I’m sure churches, mosques, and other places are built on the concept of community, of people coming together and working together, supporting each other, inspiring each other. When you can’t do that on a regular basis, your ability to collect funds and to direct them to the needed uses is very much impacted, as are things like religious schooling. Philanthropies and not-for-profits will have to make some enormous changes to deal with what’s happened and what is still to come.
Do you think there are unique challenges that Jewish or faith-based nonprofits and organizations in general might be facing right now, as opposed to other entities?
Part of the issue is that a lot of what Jewish and non-for-profit organizations of other faiths have is the foundation of their work in the community, in bringing people together. That is particularly difficult [right now].
We’re understanding that philanthropy is most likely going to be responding specifically to COVID-19-related issues. Some of the more prominent Jewish organizations, funders, and philanthropists responded to that, but organizations that are concerned with education, culture, and the arts are likely to be in trouble because resources are likely to be diverted specifically to COVID. Some people have set up funds and are attending specifically to those kinds of organizations in the Jewish community and beyond that are specifically COVID-related but that are in danger of being devastated by the economic consequences of the epidemic.
“There’s an anticipation of a significant increase in all kinds of mental health problems and issues … and faith is a good source of support.”Misha Galperin, president, ZANDAFI Philanthropy Advisors
Part of the overall Jewish ethos is to help repair the world and help the communities that they’re living in.

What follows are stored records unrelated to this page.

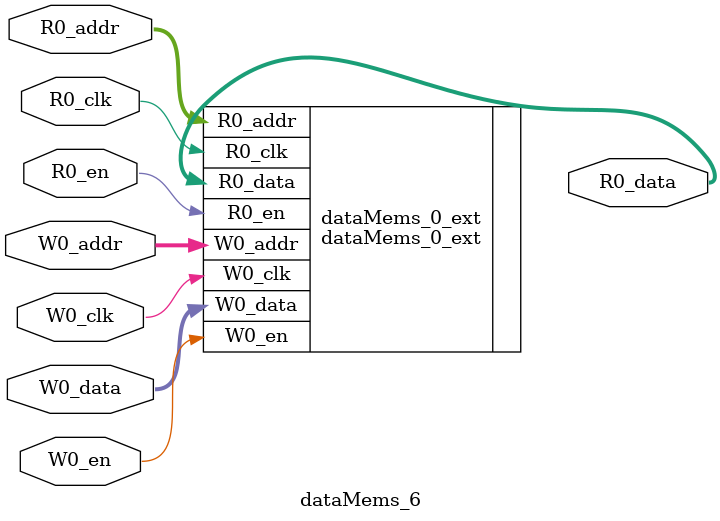
<source format=sv>
`ifndef RANDOMIZE
  `ifdef RANDOMIZE_REG_INIT
    `define RANDOMIZE
  `endif // RANDOMIZE_REG_INIT
`endif // not def RANDOMIZE
`ifndef RANDOMIZE
  `ifdef RANDOMIZE_MEM_INIT
    `define RANDOMIZE
  `endif // RANDOMIZE_MEM_INIT
`endif // not def RANDOMIZE

`ifndef RANDOM
  `define RANDOM $random
`endif // not def RANDOM

// Users can define 'PRINTF_COND' to add an extra gate to prints.
`ifndef PRINTF_COND_
  `ifdef PRINTF_COND
    `define PRINTF_COND_ (`PRINTF_COND)
  `else  // PRINTF_COND
    `define PRINTF_COND_ 1
  `endif // PRINTF_COND
`endif // not def PRINTF_COND_

// Users can define 'ASSERT_VERBOSE_COND' to add an extra gate to assert error printing.
`ifndef ASSERT_VERBOSE_COND_
  `ifdef ASSERT_VERBOSE_COND
    `define ASSERT_VERBOSE_COND_ (`ASSERT_VERBOSE_COND)
  `else  // ASSERT_VERBOSE_COND
    `define ASSERT_VERBOSE_COND_ 1
  `endif // ASSERT_VERBOSE_COND
`endif // not def ASSERT_VERBOSE_COND_

// Users can define 'STOP_COND' to add an extra gate to stop conditions.
`ifndef STOP_COND_
  `ifdef STOP_COND
    `define STOP_COND_ (`STOP_COND)
  `else  // STOP_COND
    `define STOP_COND_ 1
  `endif // STOP_COND
`endif // not def STOP_COND_

// Users can define INIT_RANDOM as general code that gets injected into the
// initializer block for modules with registers.
`ifndef INIT_RANDOM
  `define INIT_RANDOM
`endif // not def INIT_RANDOM

// If using random initialization, you can also define RANDOMIZE_DELAY to
// customize the delay used, otherwise 0.002 is used.
`ifndef RANDOMIZE_DELAY
  `define RANDOMIZE_DELAY 0.002
`endif // not def RANDOMIZE_DELAY

// Define INIT_RANDOM_PROLOG_ for use in our modules below.
`ifndef INIT_RANDOM_PROLOG_
  `ifdef RANDOMIZE
    `ifdef VERILATOR
      `define INIT_RANDOM_PROLOG_ `INIT_RANDOM
    `else  // VERILATOR
      `define INIT_RANDOM_PROLOG_ `INIT_RANDOM #`RANDOMIZE_DELAY begin end
    `endif // VERILATOR
  `else  // RANDOMIZE
    `define INIT_RANDOM_PROLOG_
  `endif // RANDOMIZE
`endif // not def INIT_RANDOM_PROLOG_

// Include register initializers in init blocks unless synthesis is set
`ifndef SYNTHESIS
  `ifndef ENABLE_INITIAL_REG_
    `define ENABLE_INITIAL_REG_
  `endif // not def ENABLE_INITIAL_REG_
`endif // not def SYNTHESIS

// Include rmemory initializers in init blocks unless synthesis is set
`ifndef SYNTHESIS
  `ifndef ENABLE_INITIAL_MEM_
    `define ENABLE_INITIAL_MEM_
  `endif // not def ENABLE_INITIAL_MEM_
`endif // not def SYNTHESIS

module dataMems_6(	// @[generators/ara/src/main/scala/UnsafeAXI4ToTL.scala:365:62]
  input  [4:0]   R0_addr,
  input          R0_en,
  input          R0_clk,
  output [130:0] R0_data,
  input  [4:0]   W0_addr,
  input          W0_en,
  input          W0_clk,
  input  [130:0] W0_data
);

  dataMems_0_ext dataMems_0_ext (	// @[generators/ara/src/main/scala/UnsafeAXI4ToTL.scala:365:62]
    .R0_addr (R0_addr),
    .R0_en   (R0_en),
    .R0_clk  (R0_clk),
    .R0_data (R0_data),
    .W0_addr (W0_addr),
    .W0_en   (W0_en),
    .W0_clk  (W0_clk),
    .W0_data (W0_data)
  );
endmodule


</source>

There is significant poverty in Jewish communities, which is a lot less known and seen, and people don’t don’t always appreciate just how much help is needed within the Jewish community.
Also, obviously, whenever there are significant force majeure events, faith is always challenged — “How can God allow this?” or “What does this mean?” And so, people who are in the positions of advice and authority, the clerics, are challenged even more to deal with the most important questions people usually ask.
What key pieces of advice would you be giving nonprofits right now to overcome these?
It’s very hard to generalize. There are different circumstances with different organizations. One of the things that is clear to me is that nonprofits need to turn to the people and sources that they’re most connected with. What I’ve seen is that philanthropists and foundations are doubling up on supporting the institutions they are engaged with and are invested in, and I think that’s where a lot of the help will come from.
What the nonprofits need to do is to tap their emails, the loyal supporters, and do that en masse — not just individuals who are likely to provide major gifts, but also the constituencies that are wider.
Probably my most important piece of advice would be to really think about how to support and maintain the key staff in an organization, because they are the most important resource that an organization has: the people that work with it and work for it.